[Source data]

%%

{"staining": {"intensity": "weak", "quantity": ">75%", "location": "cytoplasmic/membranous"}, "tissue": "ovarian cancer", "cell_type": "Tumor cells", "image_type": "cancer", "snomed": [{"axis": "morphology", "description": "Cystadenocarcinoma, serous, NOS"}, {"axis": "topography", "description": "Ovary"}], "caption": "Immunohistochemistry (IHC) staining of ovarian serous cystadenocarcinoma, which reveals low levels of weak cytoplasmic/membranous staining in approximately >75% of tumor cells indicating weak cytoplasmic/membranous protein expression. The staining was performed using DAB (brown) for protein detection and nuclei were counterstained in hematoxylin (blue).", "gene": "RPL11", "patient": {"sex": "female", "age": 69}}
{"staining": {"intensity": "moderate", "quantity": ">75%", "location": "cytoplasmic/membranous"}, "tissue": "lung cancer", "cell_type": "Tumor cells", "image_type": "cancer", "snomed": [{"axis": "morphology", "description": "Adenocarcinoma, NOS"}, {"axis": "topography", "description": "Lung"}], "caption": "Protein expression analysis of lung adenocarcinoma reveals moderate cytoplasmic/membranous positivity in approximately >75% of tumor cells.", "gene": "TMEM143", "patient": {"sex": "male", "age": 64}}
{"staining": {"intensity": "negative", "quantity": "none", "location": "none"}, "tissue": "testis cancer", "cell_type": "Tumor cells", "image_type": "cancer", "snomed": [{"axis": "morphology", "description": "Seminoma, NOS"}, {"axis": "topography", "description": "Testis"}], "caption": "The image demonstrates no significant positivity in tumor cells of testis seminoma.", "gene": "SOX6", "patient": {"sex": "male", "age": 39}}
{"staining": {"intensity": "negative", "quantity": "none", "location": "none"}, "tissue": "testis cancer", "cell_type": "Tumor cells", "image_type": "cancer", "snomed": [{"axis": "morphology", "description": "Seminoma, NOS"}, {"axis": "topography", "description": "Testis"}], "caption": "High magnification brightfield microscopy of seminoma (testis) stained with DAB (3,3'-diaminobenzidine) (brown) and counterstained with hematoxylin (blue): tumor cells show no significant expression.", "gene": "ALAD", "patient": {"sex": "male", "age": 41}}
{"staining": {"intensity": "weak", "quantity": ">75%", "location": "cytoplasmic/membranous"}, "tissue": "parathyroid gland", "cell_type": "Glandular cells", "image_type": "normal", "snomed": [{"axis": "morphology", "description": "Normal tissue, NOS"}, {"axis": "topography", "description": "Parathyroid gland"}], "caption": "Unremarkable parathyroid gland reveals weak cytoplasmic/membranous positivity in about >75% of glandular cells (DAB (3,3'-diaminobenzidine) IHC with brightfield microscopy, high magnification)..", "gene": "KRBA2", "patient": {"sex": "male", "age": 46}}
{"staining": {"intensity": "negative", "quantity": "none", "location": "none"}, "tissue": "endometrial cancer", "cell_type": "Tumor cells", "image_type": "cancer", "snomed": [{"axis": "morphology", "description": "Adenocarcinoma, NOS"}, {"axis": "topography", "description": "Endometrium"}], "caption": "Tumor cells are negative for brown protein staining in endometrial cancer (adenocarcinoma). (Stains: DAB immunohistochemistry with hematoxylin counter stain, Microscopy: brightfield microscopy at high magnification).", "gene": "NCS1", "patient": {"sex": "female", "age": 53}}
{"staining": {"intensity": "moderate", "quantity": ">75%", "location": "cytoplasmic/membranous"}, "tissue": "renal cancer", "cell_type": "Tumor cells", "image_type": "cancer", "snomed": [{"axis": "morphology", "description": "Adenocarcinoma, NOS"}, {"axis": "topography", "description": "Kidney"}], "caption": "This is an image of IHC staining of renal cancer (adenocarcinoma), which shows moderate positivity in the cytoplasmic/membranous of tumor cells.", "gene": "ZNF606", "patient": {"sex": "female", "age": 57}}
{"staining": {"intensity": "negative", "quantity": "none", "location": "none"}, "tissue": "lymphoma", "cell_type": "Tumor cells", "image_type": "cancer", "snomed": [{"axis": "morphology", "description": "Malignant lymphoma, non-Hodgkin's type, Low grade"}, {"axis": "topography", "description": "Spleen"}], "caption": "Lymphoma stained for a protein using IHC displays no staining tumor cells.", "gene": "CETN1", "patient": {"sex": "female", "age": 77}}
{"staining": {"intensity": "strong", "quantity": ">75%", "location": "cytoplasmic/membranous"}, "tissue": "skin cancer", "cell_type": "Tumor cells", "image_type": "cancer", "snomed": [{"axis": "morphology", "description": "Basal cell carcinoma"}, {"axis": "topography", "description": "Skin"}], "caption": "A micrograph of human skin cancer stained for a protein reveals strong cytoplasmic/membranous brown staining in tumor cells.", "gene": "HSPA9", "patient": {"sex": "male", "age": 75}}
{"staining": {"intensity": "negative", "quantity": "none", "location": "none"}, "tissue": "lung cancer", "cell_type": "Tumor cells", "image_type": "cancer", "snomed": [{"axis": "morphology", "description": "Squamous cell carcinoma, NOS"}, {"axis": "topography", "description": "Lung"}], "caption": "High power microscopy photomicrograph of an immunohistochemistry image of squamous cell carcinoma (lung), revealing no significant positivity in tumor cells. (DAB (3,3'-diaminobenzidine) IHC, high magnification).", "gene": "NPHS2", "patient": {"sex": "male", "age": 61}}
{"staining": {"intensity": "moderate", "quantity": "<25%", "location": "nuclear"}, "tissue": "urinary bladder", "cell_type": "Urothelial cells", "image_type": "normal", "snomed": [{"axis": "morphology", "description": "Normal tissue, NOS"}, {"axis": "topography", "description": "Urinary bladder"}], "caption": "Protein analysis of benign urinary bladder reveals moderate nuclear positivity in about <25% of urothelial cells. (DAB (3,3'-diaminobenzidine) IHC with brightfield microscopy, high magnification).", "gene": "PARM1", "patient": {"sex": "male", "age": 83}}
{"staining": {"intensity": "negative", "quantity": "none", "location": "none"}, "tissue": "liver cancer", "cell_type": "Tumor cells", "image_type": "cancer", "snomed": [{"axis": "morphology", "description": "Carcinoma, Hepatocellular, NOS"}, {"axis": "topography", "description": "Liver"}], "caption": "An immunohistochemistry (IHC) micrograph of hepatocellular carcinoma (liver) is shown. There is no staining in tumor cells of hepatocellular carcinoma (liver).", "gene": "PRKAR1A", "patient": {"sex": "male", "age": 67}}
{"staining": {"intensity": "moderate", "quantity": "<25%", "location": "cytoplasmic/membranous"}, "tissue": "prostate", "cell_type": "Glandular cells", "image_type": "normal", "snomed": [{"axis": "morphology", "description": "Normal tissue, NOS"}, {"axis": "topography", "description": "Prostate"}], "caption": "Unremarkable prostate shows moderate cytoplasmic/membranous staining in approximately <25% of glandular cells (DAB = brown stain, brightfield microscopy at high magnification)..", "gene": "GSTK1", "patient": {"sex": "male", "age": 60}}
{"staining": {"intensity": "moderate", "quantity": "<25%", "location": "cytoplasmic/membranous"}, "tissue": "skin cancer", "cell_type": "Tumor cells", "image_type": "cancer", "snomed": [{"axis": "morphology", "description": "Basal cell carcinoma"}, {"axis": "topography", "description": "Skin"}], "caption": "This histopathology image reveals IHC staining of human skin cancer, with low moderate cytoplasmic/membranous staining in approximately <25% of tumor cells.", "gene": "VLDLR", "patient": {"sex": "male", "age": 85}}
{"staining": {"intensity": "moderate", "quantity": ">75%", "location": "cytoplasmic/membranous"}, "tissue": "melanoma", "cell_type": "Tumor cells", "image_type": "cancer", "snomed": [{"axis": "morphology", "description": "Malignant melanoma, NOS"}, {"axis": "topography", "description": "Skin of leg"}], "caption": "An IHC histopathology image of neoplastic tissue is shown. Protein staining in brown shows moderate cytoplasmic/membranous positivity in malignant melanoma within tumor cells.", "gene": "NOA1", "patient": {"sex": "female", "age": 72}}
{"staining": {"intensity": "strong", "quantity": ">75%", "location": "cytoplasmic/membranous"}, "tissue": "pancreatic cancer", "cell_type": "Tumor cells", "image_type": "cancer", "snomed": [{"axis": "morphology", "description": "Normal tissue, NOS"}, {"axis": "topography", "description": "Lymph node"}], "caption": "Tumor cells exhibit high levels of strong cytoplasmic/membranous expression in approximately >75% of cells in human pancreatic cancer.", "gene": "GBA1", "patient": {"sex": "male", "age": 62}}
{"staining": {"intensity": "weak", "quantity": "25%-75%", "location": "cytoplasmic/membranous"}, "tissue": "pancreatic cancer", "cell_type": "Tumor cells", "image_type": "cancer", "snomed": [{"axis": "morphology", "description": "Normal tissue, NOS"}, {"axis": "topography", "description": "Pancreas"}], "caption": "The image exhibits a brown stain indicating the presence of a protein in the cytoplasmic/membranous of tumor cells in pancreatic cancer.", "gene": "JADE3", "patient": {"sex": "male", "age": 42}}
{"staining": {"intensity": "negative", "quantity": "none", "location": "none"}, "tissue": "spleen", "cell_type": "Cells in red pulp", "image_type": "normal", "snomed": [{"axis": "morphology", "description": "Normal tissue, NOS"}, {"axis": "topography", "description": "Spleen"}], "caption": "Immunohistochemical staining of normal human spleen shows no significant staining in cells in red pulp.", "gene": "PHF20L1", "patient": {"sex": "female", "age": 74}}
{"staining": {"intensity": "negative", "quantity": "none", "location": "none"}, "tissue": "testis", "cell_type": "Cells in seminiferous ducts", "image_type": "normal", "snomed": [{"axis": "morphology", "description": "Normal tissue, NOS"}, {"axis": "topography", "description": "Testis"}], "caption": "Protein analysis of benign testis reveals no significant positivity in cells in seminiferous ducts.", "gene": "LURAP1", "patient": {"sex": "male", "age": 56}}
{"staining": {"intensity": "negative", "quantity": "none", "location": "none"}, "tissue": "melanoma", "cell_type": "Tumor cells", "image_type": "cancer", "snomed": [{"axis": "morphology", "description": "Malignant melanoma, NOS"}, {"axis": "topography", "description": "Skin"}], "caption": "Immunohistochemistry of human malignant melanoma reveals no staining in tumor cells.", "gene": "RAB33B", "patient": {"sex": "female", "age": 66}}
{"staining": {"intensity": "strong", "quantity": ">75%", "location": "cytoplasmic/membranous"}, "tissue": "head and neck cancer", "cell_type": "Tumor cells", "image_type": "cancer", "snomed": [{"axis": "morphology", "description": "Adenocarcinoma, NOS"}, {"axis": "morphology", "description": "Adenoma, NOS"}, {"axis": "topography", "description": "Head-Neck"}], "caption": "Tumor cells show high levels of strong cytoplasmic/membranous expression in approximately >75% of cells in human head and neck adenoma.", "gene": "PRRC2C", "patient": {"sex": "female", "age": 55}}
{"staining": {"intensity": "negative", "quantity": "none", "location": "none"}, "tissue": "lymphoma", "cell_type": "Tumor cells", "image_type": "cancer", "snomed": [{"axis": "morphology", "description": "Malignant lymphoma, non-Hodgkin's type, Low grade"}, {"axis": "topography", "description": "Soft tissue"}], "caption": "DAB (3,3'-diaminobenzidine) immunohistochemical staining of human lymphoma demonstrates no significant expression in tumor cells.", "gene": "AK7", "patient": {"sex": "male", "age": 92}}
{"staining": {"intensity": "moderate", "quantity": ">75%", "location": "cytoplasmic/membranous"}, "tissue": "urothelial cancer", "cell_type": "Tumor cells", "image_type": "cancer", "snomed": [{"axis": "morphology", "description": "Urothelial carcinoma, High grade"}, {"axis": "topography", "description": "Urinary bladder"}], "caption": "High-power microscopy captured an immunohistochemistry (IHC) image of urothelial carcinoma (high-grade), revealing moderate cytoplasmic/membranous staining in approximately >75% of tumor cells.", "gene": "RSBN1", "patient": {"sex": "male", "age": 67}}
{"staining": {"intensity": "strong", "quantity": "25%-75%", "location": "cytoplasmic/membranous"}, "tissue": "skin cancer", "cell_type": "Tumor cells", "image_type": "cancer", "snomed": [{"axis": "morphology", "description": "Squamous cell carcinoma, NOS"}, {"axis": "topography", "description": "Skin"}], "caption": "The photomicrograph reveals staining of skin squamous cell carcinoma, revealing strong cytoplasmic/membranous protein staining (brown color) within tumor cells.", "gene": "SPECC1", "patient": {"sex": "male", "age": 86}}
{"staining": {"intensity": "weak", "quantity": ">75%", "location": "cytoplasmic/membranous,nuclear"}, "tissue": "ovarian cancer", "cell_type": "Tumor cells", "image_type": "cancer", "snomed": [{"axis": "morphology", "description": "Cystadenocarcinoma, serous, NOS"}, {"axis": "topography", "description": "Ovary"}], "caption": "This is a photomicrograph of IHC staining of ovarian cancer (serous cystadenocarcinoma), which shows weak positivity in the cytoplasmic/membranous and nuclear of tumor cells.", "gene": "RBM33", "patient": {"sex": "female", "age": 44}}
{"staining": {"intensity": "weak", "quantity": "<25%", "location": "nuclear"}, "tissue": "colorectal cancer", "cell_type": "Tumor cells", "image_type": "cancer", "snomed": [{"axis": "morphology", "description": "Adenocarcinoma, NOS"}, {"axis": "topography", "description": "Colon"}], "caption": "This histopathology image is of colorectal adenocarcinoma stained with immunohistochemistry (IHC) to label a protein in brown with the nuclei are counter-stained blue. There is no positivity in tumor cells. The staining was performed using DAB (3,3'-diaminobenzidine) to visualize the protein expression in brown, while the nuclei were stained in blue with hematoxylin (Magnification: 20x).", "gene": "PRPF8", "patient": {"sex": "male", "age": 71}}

%%

Goal of the exercise
What lines in the entries above include the string "Spleen"? Return each one.

Your response
{"staining": {"intensity": "negative", "quantity": "none", "location": "none"}, "tissue": "lymphoma", "cell_type": "Tumor cells", "image_type": "cancer", "snomed": [{"axis": "morphology", "description": "Malignant lymphoma, non-Hodgkin's type, Low grade"}, {"axis": "topography", "description": "Spleen"}], "caption": "Lymphoma stained for a protein using IHC displays no staining tumor cells.", "gene": "CETN1", "patient": {"sex": "female", "age": 77}}
{"staining": {"intensity": "negative", "quantity": "none", "location": "none"}, "tissue": "spleen", "cell_type": "Cells in red pulp", "image_type": "normal", "snomed": [{"axis": "morphology", "description": "Normal tissue, NOS"}, {"axis": "topography", "description": "Spleen"}], "caption": "Immunohistochemical staining of normal human spleen shows no significant staining in cells in red pulp.", "gene": "PHF20L1", "patient": {"sex": "female", "age": 74}}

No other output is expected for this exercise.